DATA SUPPLIED -
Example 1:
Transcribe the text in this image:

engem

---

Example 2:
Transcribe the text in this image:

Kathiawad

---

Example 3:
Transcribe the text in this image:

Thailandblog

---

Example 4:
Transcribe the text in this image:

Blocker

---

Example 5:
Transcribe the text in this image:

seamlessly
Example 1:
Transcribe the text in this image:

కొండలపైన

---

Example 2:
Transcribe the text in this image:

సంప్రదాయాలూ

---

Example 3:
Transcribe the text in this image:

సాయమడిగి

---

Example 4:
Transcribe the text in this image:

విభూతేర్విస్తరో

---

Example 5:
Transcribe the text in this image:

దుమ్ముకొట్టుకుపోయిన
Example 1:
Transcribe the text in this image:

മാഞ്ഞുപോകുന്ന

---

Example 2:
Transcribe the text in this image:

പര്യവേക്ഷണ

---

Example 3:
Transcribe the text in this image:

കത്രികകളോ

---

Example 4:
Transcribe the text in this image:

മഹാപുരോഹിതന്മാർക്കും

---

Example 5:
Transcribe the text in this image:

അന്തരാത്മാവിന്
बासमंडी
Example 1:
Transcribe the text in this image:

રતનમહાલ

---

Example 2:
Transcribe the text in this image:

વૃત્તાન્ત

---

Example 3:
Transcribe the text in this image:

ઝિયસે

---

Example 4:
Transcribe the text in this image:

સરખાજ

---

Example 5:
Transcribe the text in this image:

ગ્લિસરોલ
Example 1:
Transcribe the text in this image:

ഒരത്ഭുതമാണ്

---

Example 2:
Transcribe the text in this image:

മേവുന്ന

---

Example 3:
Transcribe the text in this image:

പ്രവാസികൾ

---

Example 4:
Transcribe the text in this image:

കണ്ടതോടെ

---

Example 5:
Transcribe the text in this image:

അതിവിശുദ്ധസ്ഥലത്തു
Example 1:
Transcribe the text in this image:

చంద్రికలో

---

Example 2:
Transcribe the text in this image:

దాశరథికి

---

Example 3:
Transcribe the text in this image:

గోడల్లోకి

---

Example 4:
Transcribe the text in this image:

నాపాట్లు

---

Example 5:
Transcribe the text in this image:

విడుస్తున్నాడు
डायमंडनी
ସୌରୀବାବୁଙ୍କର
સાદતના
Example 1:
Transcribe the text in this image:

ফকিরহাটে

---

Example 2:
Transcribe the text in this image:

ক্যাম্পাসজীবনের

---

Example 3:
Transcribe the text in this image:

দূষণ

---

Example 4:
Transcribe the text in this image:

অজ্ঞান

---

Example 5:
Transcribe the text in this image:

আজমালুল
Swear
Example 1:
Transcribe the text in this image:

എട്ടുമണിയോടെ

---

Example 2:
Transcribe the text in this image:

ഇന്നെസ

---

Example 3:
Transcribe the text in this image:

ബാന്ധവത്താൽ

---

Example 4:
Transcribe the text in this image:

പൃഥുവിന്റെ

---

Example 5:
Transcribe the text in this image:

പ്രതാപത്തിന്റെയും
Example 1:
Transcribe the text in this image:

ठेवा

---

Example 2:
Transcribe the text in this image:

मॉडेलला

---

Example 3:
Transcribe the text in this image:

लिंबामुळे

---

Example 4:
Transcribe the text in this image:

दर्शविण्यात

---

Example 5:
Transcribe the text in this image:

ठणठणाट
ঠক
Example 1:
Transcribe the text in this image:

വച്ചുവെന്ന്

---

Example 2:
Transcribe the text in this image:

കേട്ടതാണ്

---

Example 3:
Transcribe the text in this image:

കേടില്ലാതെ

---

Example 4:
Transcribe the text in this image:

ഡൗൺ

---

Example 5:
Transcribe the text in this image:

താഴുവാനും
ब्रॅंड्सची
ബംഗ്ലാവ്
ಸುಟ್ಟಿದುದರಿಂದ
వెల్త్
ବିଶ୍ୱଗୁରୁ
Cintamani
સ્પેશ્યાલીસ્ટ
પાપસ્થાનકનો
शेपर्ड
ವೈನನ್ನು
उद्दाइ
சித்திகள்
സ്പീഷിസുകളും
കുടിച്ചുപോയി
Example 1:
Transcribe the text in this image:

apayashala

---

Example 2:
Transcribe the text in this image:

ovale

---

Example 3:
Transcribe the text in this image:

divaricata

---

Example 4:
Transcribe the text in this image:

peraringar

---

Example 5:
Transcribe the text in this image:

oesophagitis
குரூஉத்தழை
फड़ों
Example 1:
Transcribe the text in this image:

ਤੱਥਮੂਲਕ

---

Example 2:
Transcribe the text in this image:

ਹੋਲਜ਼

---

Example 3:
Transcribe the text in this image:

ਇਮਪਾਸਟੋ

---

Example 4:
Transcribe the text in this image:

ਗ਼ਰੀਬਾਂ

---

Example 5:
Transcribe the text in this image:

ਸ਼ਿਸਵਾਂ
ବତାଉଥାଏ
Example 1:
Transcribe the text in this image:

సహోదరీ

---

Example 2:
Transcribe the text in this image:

EXERCISE - Nothing in the material should be left out; output it exactly.

RESPONSE AREA -
Example 1:
Transcribe the text in this image:

engem

---

Example 2:
Transcribe the text in this image:

Kathiawad

---

Example 3:
Transcribe the text in this image:

Thailandblog

---

Example 4:
Transcribe the text in this image:

Blocker

---

Example 5:
Transcribe the text in this image:

seamlessly
Example 1:
Transcribe the text in this image:

కొండలపైన

---

Example 2:
Transcribe the text in this image:

సంప్రదాయాలూ

---

Example 3:
Transcribe the text in this image:

సాయమడిగి

---

Example 4:
Transcribe the text in this image:

విభూతేర్విస్తరో

---

Example 5:
Transcribe the text in this image:

దుమ్ముకొట్టుకుపోయిన
Example 1:
Transcribe the text in this image:

മാഞ്ഞുപോകുന്ന

---

Example 2:
Transcribe the text in this image:

പര്യവേക്ഷണ

---

Example 3:
Transcribe the text in this image:

കത്രികകളോ

---

Example 4:
Transcribe the text in this image:

മഹാപുരോഹിതന്മാർക്കും

---

Example 5:
Transcribe the text in this image:

അന്തരാത്മാവിന്
बासमंडी
Example 1:
Transcribe the text in this image:

રતનમહાલ

---

Example 2:
Transcribe the text in this image:

વૃત્તાન્ત

---

Example 3:
Transcribe the text in this image:

ઝિયસે

---

Example 4:
Transcribe the text in this image:

સરખાજ

---

Example 5:
Transcribe the text in this image:

ગ્લિસરોલ
Example 1:
Transcribe the text in this image:

ഒരത്ഭുതമാണ്

---

Example 2:
Transcribe the text in this image:

മേവുന്ന

---

Example 3:
Transcribe the text in this image:

പ്രവാസികൾ

---

Example 4:
Transcribe the text in this image:

കണ്ടതോടെ

---

Example 5:
Transcribe the text in this image:

അതിവിശുദ്ധസ്ഥലത്തു
Example 1:
Transcribe the text in this image:

చంద్రికలో

---

Example 2:
Transcribe the text in this image:

దాశరథికి

---

Example 3:
Transcribe the text in this image:

గోడల్లోకి

---

Example 4:
Transcribe the text in this image:

నాపాట్లు

---

Example 5:
Transcribe the text in this image:

విడుస్తున్నాడు
डायमंडनी
ସୌରୀବାବୁଙ୍କର
સાદતના
Example 1:
Transcribe the text in this image:

ফকিরহাটে

---

Example 2:
Transcribe the text in this image:

ক্যাম্পাসজীবনের

---

Example 3:
Transcribe the text in this image:

দূষণ

---

Example 4:
Transcribe the text in this image:

অজ্ঞান

---

Example 5:
Transcribe the text in this image:

আজমালুল
Swear
Example 1:
Transcribe the text in this image:

എട്ടുമണിയോടെ

---

Example 2:
Transcribe the text in this image:

ഇന്നെസ

---

Example 3:
Transcribe the text in this image:

ബാന്ധവത്താൽ

---

Example 4:
Transcribe the text in this image:

പൃഥുവിന്റെ

---

Example 5:
Transcribe the text in this image:

പ്രതാപത്തിന്റെയും
Example 1:
Transcribe the text in this image:

ठेवा

---

Example 2:
Transcribe the text in this image:

मॉडेलला

---

Example 3:
Transcribe the text in this image:

लिंबामुळे

---

Example 4:
Transcribe the text in this image:

दर्शविण्यात

---

Example 5:
Transcribe the text in this image:

ठणठणाट
ঠক
Example 1:
Transcribe the text in this image:

വച്ചുവെന്ന്

---

Example 2:
Transcribe the text in this image:

കേട്ടതാണ്

---

Example 3:
Transcribe the text in this image:

കേടില്ലാതെ

---

Example 4:
Transcribe the text in this image:

ഡൗൺ

---

Example 5:
Transcribe the text in this image:

താഴുവാനും
ब्रॅंड्सची
ബംഗ്ലാവ്
ಸುಟ್ಟಿದುದರಿಂದ
వెల్త్
ବିଶ୍ୱଗୁରୁ
Cintamani
સ્પેશ્યાલીસ્ટ
પાપસ્થાનકનો
शेपर्ड
ವೈನನ್ನು
उद्दाइ
சித்திகள்
സ്പീഷിസുകളും
കുടിച്ചുപോയി
Example 1:
Transcribe the text in this image:

apayashala

---

Example 2:
Transcribe the text in this image:

ovale

---

Example 3:
Transcribe the text in this image:

divaricata

---

Example 4:
Transcribe the text in this image:

peraringar

---

Example 5:
Transcribe the text in this image:

oesophagitis
குரூஉத்தழை
फड़ों
Example 1:
Transcribe the text in this image:

ਤੱਥਮੂਲਕ

---

Example 2:
Transcribe the text in this image:

ਹੋਲਜ਼

---

Example 3:
Transcribe the text in this image:

ਇਮਪਾਸਟੋ

---

Example 4:
Transcribe the text in this image:

ਗ਼ਰੀਬਾਂ

---

Example 5:
Transcribe the text in this image:

ਸ਼ਿਸਵਾਂ
ବତାଉଥାଏ
Example 1:
Transcribe the text in this image:

సహోదరీ

---

Example 2:
Transcribe the text in this image:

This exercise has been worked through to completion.